**O problema:**
Disponha todas as linhas abaixo como uma lista JSON de strings, uma por linha, omitindo as linhas em branco. Não inclua as imagens na resposta.

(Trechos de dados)
● ● ● ●

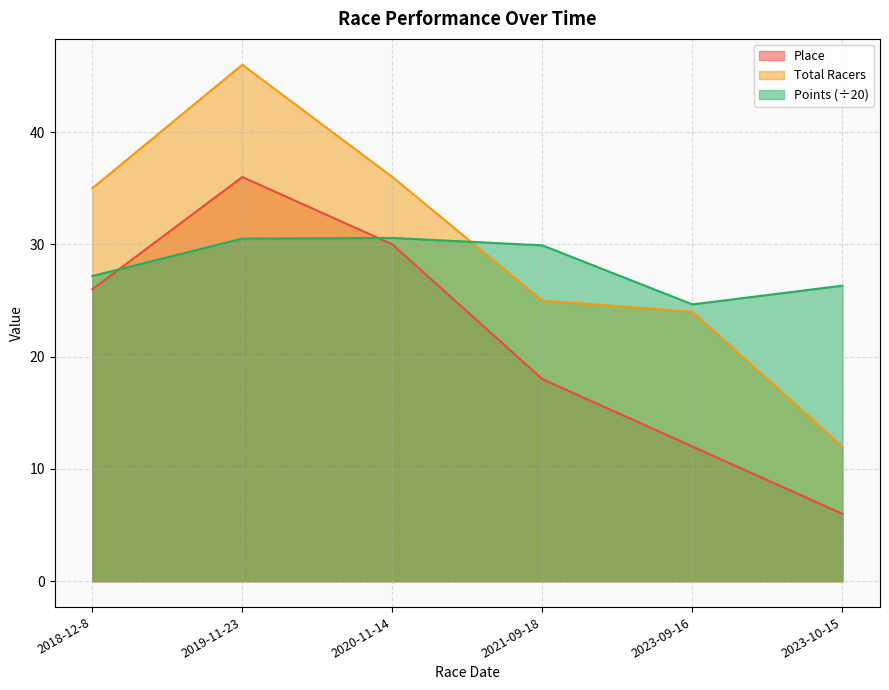

Rank the categories by Total Racers value from highest to lowest.

2019-11-23, 2020-11-14, 2018-12-8, 2021-09-18, 2023-09-16, 2023-10-15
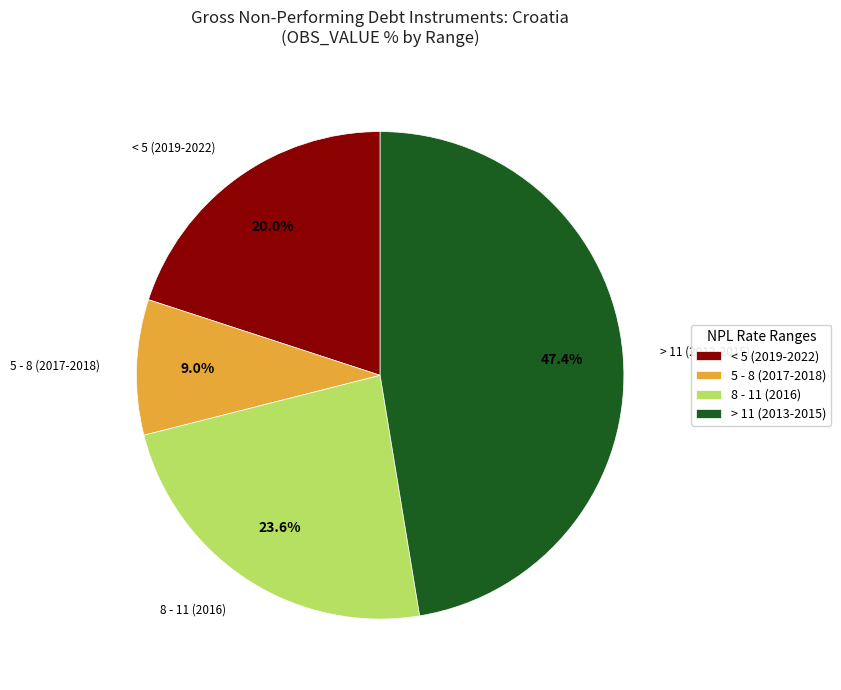

Rank the categories by value from highest to lowest.

> 11 (2013-2015), 8 - 11 (2016), < 5 (2019-2022), 5 - 8 (2017-2018)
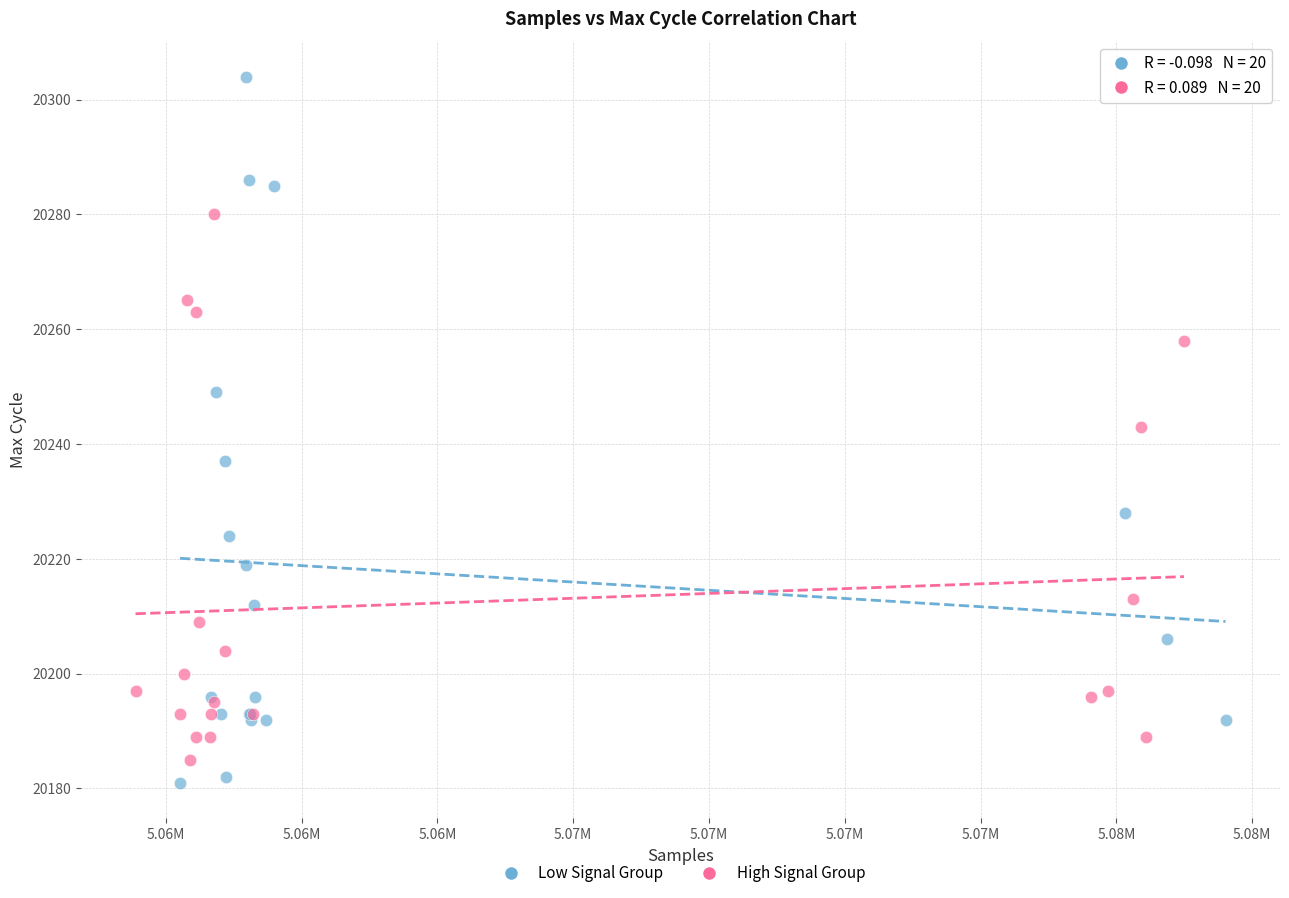

Which series reaches the maximum Y coordinate?

Low Signal Group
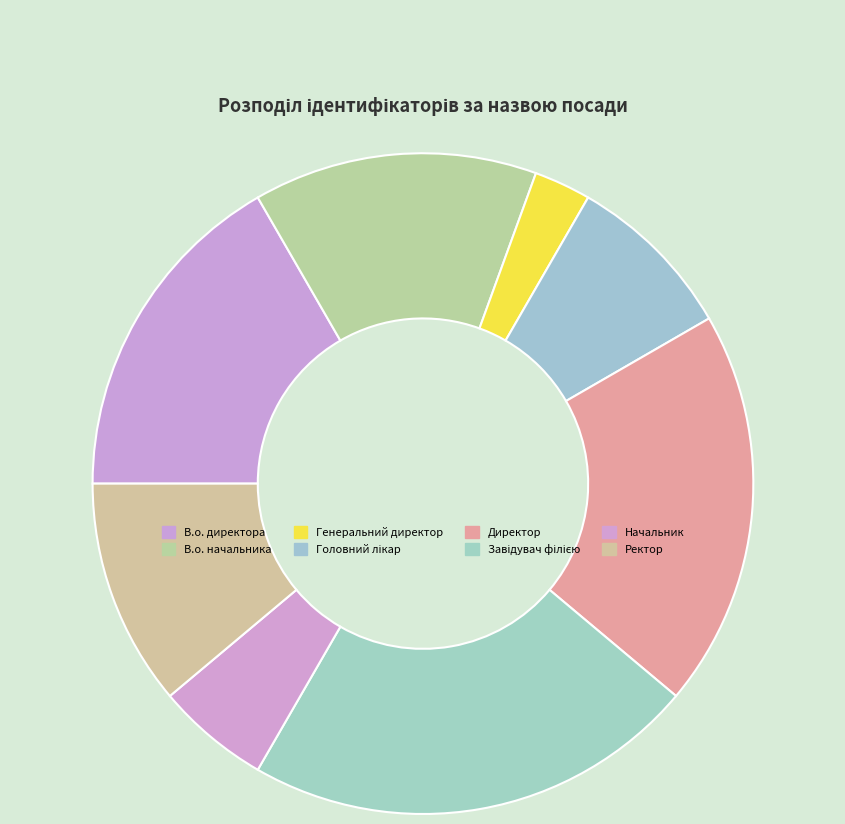

What is the change in value from Начальник to Ректор?

+2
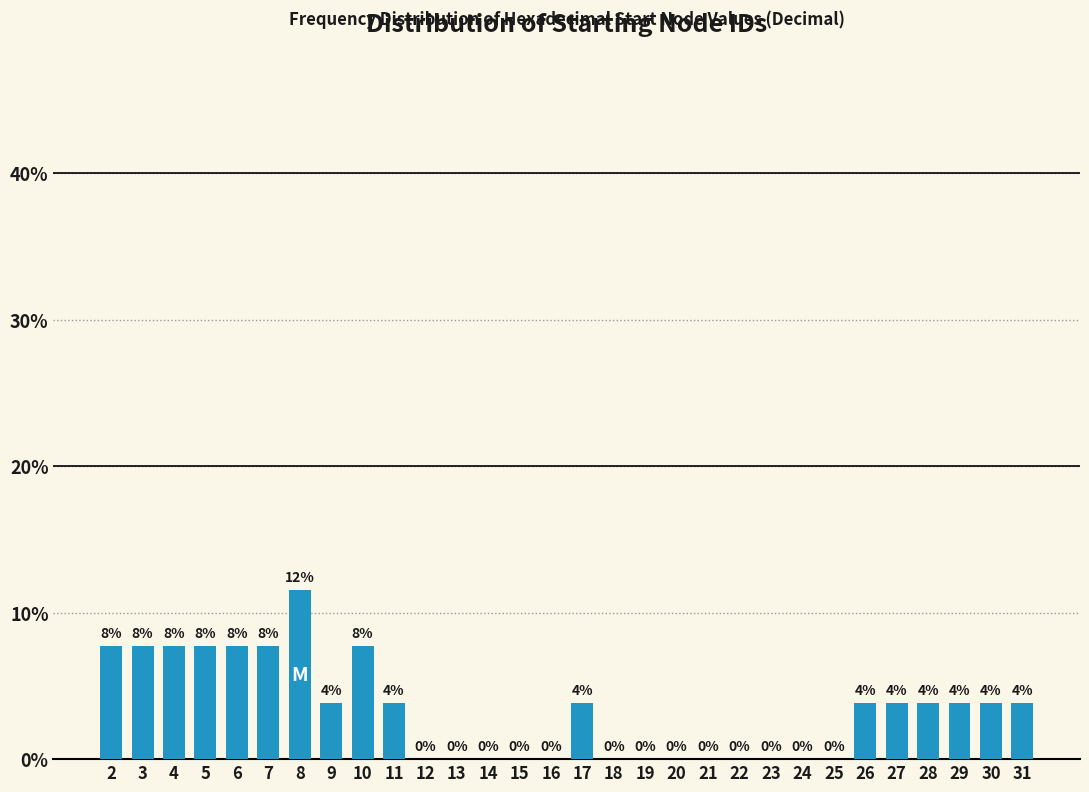

Are the bars horizontal?

No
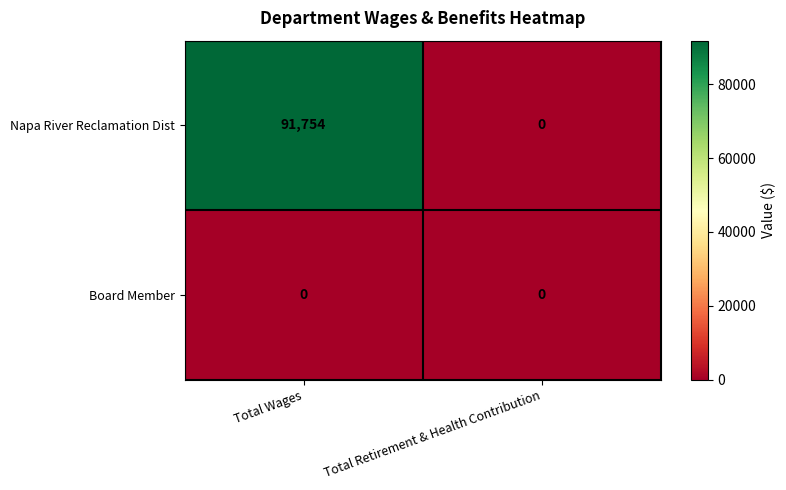

What is the maximum value shown in the chart?

91754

● ● ● ●

**Resultado da tarefa:**
[
  "Rank the categories by Total Racers value from highest to lowest.",
  "2019-11-23, 2020-11-14, 2018-12-8, 2021-09-18, 2023-09-16, 2023-10-15",
  "Rank the categories by value from highest to lowest.",
  "> 11 (2013-2015), 8 - 11 (2016), < 5 (2019-2022), 5 - 8 (2017-2018)",
  "Which series reaches the maximum Y coordinate?",
  "Low Signal Group",
  "What is the change in value from Начальник to Ректор?",
  "+2",
  "Are the bars horizontal?",
  "No",
  "What is the maximum value shown in the chart?",
  "91754"
]